[Saved data entries]
========

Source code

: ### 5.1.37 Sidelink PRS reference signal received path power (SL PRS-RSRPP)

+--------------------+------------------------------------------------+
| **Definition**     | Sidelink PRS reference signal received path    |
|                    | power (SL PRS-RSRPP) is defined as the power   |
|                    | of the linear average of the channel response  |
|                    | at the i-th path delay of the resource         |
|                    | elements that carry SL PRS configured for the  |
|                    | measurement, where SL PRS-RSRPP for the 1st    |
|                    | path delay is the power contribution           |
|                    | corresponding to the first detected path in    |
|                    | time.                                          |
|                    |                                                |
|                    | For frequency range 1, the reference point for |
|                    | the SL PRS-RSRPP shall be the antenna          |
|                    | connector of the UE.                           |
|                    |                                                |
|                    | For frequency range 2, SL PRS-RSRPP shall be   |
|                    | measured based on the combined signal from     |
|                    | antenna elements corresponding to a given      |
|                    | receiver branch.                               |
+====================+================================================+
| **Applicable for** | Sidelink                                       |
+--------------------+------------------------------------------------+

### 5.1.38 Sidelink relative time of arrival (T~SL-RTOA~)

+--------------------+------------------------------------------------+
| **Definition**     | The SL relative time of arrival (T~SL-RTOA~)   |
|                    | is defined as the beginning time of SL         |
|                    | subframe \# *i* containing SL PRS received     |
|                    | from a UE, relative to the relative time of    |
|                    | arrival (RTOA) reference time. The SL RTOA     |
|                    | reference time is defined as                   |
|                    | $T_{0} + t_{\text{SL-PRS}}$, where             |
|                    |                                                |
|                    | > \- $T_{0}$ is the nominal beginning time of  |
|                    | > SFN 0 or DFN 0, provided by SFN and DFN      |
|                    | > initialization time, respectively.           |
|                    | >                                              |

========

Each line in the records above must be returned exactly as it stands.

Source code

: ### 5.1.37 Sidelink PRS reference signal received path power (SL PRS-RSRPP)

+--------------------+------------------------------------------------+
| **Definition**     | Sidelink PRS reference signal received path    |
|                    | power (SL PRS-RSRPP) is defined as the power   |
|                    | of the linear average of the channel response  |
|                    | at the i-th path delay of the resource         |
|                    | elements that carry SL PRS configured for the  |
|                    | measurement, where SL PRS-RSRPP for the 1st    |
|                    | path delay is the power contribution           |
|                    | corresponding to the first detected path in    |
|                    | time.                                          |
|                    |                                                |
|                    | For frequency range 1, the reference point for |
|                    | the SL PRS-RSRPP shall be the antenna          |
|                    | connector of the UE.                           |
|                    |                                                |
|                    | For frequency range 2, SL PRS-RSRPP shall be   |
|                    | measured based on the combined signal from     |
|                    | antenna elements corresponding to a given      |
|                    | receiver branch.                               |
+====================+================================================+
| **Applicable for** | Sidelink                                       |
+--------------------+------------------------------------------------+

### 5.1.38 Sidelink relative time of arrival (T~SL-RTOA~)

+--------------------+------------------------------------------------+
| **Definition**     | The SL relative time of arrival (T~SL-RTOA~)   |
|                    | is defined as the beginning time of SL         |
|                    | subframe \# *i* containing SL PRS received     |
|                    | from a UE, relative to the relative time of    |
|                    | arrival (RTOA) reference time. The SL RTOA     |
|                    | reference time is defined as                   |
|                    | $T_{0} + t_{\text{SL-PRS}}$, where             |
|                    |                                                |
|                    | > \- $T_{0}$ is the nominal beginning time of  |
|                    | > SFN 0 or DFN 0, provided by SFN and DFN      |
|                    | > initialization time, respectively.           |
|                    | >                                              |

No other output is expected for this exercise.